What Babies Teach Us
There is no denying that babies are the most adorable creatures on earth. Any baby is as pure as an angel and as fresh as a blooming rose flower. While we spend most of our time with them teaching them and guiding them along the way, they teach us a few things too, especially about what pure and true love is. The expectation is that things should always be the other way around: we teaching the babies, and not vice versa. However, babies have a host of important lessons for us as adults, but only if we pay attention to their whispers.
The first lesson from babies is that we are not islands. Instead, we are intricately dependent on people who provide us the support system we need to get along in an otherwise very unforgiving and tough world. It is common to see people play it tough and act like they've got it all under control. To have survived to adulthood, however, we forget that we had to depend on an extraordinary amount of care from those around us. Too often we underestimate the power of a touch, a smile, a kind word, a listening ear, an honest compliment, or the smallest act of caring, all of which have the magical ability to turn a life around. A baby is a reminder that no one makes themselves and therefore indebted to people who care for us.
Babies teach us what true love is. As adults, we tend to give love chiefly because of what others can do for us. For us adults, love is practically a quid pro quo affair. But look at any baby, he doesn't deserve much of anything. He can't do anything for anyone: he cries too much and he's practically asleep most of the time. Yet we devote ourselves to him nevertheless.
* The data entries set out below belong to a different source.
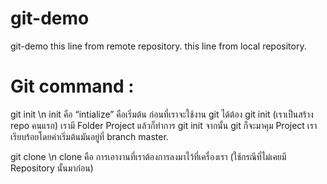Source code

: # git-demo

git-demo
this line from remote repository.
this line from local repository.


# Git command :
git init \n
init คือ “intialize” คือเริ่มต้น ก่อนที่เราจะใช้งาน git ได้ต้อง git init (เราเป็นสร้าง repo คนแรก) เรามี Folder Project แล้วก็ทำการ git init จากนั้น git ก็จะมาคุม Project เราเรียบร้อยโดยค่าเริ่มต้นมันอยู่ที่ branch master.

git clone \n
clone คือ การเอางานที่เราต้องการลงมาไว้ที่เครื่องเรา (ใช้กรณีที่ไม่เคยมี Repository นั้นมาก่อน)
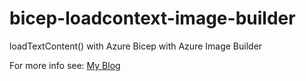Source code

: # bicep-loadcontext-image-builder
loadTextContent() with Azure Bicep with Azure Image Builder

For more info see: [My Blog](https://rbnmk.net/2021/08/09/using-biceps-loadtextcontent-for-azure-image-builder/)
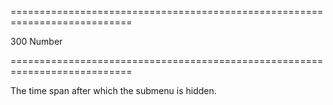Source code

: ===========================================================================
<!--default-->300<!--/default-->
<!--type-->Number<!--/type-->
===========================================================================

<!--shortDescription-->
The time span after which the submenu is hidden.
<!--/shortDescription-->

<!--fullDescription-->

<!--/fullDescription-->
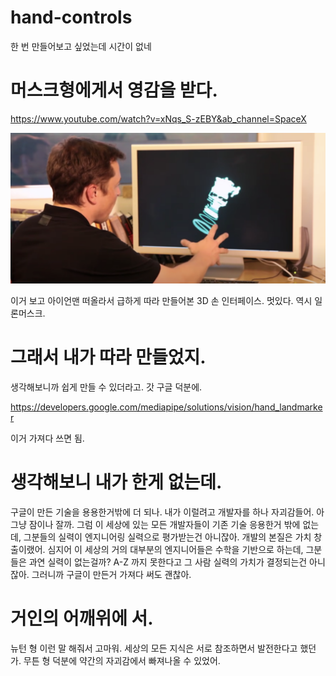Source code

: # hand-controls
한 번 만들어보고 싶었는데 시간이 없네


# 머스크형에게서 영감을 받다.

https://www.youtube.com/watch?v=xNqs_S-zEBY&ab_channel=SpaceX

![img1](./img/musk.png)

이거 보고 아이언맨 떠올라서 급하게 따라 만들어본 3D 손 인터페이스. 멋있다. 역시 일론머스크.


# 그래서 내가 따라 만들었지.

생각해보니까 쉽게 만들 수 있더라고. 갓 구글 덕분에. 

https://developers.google.com/mediapipe/solutions/vision/hand_landmarker

이거 가져다 쓰면 됨.

# 생각해보니 내가 한게 없는데.

구글이 만든 기술을 용용한거밖에 더 되나. 내가 이럴려고 개발자를 하나 자괴감들어. 아 그냥 잠이나 잘까. 그럼 이 세상에 있는 모든 개발자들이 기존 기술 응용한거 밖에 없는데, 그분들의 실력이 엔지니어링 실력으로 평가받는건 아니잖아. 개발의 본질은 가치 창출이랬어. 
심지어 이 세상의 거의 대부분의 엔지니어들은 수학을 기반으로 하는데, 그분들은 과연 실력이 없는걸까? A-Z 까지 못한다고 그 사람 실력의 가치가 결정되는건 아니잖아. 그러니까 구글이 만든거 가져다 써도 괜찮아.

# 거인의 어깨위에 서.

뉴턴 형 이런 말 해줘서 고마워. 세상의 모든 지식은 서로 참조하면서 발전한다고 했던가. 무튼 형 덕분에 약간의 자괴감에서 빠져나올 수 있었어.

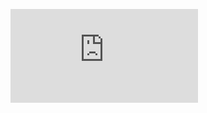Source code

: [![My languages](https://github-stats-evirunurm.vercel.app/api/languages.js?username=dishwasher-detergent&pie=true&color=black)](https://github.com/evirunurm/github-stats)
A baby teaches us about the truest, purest kind of love, which means giving affection without expecting anything in return. That we should give help simply because one needs help and another happens to be in a position to give it. It is often very easy to think the worst of people whenever they do something we do not approve of. However, babies teach us that people are usually just tired and scared, not inherently mean. A baby may cry when he's having discomfort. He can't, however, tell us what is wrong with him. We often have to guess. What's amazing about this is how generous we often are in interpreting what could be wrong when a baby cries. When a baby cries, we rarely accuse him of being mean. When he hits or kicks, we are never too quick to judge. Instead, we often try to make him as much comfortable as we can, and this often works. Imagine how it would be if we could be similarly imaginative around adults. If only we could look beneath their surface behaviors, unpleasantness, capriciousness, viciousness, and grumpiness, and assume that he or she could just be at pain or exhausted.
Babies teach us about hope. Irrespective of how cynical you are about life, hanging out with babies would most definitely change your perspective on life and give you hope that we all desperately need. It is easy to get sickened by our species' greed, status consciousness, and vanity. We should hang out with him as a corrective. He doesn't care what you do, where you live, what car you drive, or how much you are making. He only cares about laughter, smiles, friendship, and people who are generally nice to him.
Remember, we were all like this once. It is the society that corrupted our once pristine minds and encouraged our unhealthy impulses. A baby is a political philosopher who constantly ponders how we might all be if only the world would be newly and better arranged. Let's not shy away from hanging out with babies, and most of all, learning from these little cherubs.